MA- Não, como a última reforma eleitoral parou no Senado Federal, as regras serão as mesmas da eleição de 2022. Contudo, como o TSE também edita suas resoluções que possuem força de lei, a grande novidade de 2024 será a normatização do uso de inteligência artificial no pleito.
DP
Do ponto de vista jurídico, qual seria o destaque das últimas eleições municipais que deve ser fruto de observação em 2024?
MA- Veja, quando se fala em eleição municipal, sem dúvidas, o grande destaque seria o combate à fraude à cota de gênero, popularmente conhecido como cota feminina. Trata-se de política afirmativa como base na vergonhosa sub-representatividade das mulheres no quadro político nacional. Não há mais espaços para tentativas de burlar, não basta cumprir a meta de trinta por cento de mulheres na listagem de candidatos a vereador. Ora, esse ano a lei que instituiu a cota fará 15 anos. Regra posta e estabelecida. Uma candidata pode ser considerada "laranja" se não praticar atos de campanha, for flagrada pedindo votos para candidato do sexo masculino concorrente ao mesmo cargo, tiver votação zerada ou pífia, ou ainda, não efetuar gastos de campanha, ou apresentar gastos totalmente padronizados em relação às outras candidatas. Se isso ficar comprovado, após o contraditório, todos os votos conferidos ao partido que se valeu da fraude serão anulados, e consequentemente, aquele que foi eleito nesta nominata será cassado, mesmo que não tenha participado da simulação. No Rio de Janeiro, no último pleito municipal de 2020, isso ocorreu em mais de uma dezena de cidades.
DP
Por fim, as condições de elegibilidade dos candidatos são aferidas a cada eleição?
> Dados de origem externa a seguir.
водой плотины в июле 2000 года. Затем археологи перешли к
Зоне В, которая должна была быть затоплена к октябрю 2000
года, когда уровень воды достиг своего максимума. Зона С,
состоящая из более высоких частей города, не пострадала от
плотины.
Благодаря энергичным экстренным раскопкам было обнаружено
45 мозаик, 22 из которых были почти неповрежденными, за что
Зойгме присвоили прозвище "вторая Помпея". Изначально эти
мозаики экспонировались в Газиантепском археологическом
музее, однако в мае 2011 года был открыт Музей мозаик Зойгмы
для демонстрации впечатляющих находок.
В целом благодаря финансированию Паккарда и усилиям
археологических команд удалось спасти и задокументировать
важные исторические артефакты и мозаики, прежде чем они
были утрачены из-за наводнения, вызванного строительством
MA- Certamente, dado o interesse público, não há direito adquirido ao deferimento de registro de candidatura, isto é, entre uma eleição e outra não raro ocorrem alterações fáticas e jurídicas que podem impactar na viabilidade das candidaturas dos competidores. Diria até mais, com base em precedentes do TSE, mesmo sem ocorrer qualquer alteração fática, determinada situação jurídica (por exemplo, desaprovação de contas de convênio de um ordenador público junto ao TCE ou no TCU, ou ainda uma condenação por ato doloso de improbidade administrativa) poderá ser reavaliada. Ou seja, quem foi deferido na última eleição poderá ser barrado dessa vez, da mesma forma, quem já foi considerado inelegível em outra ocasião, com um novo enfoque jurídico nessa eleição pode ser liberado para concorrer.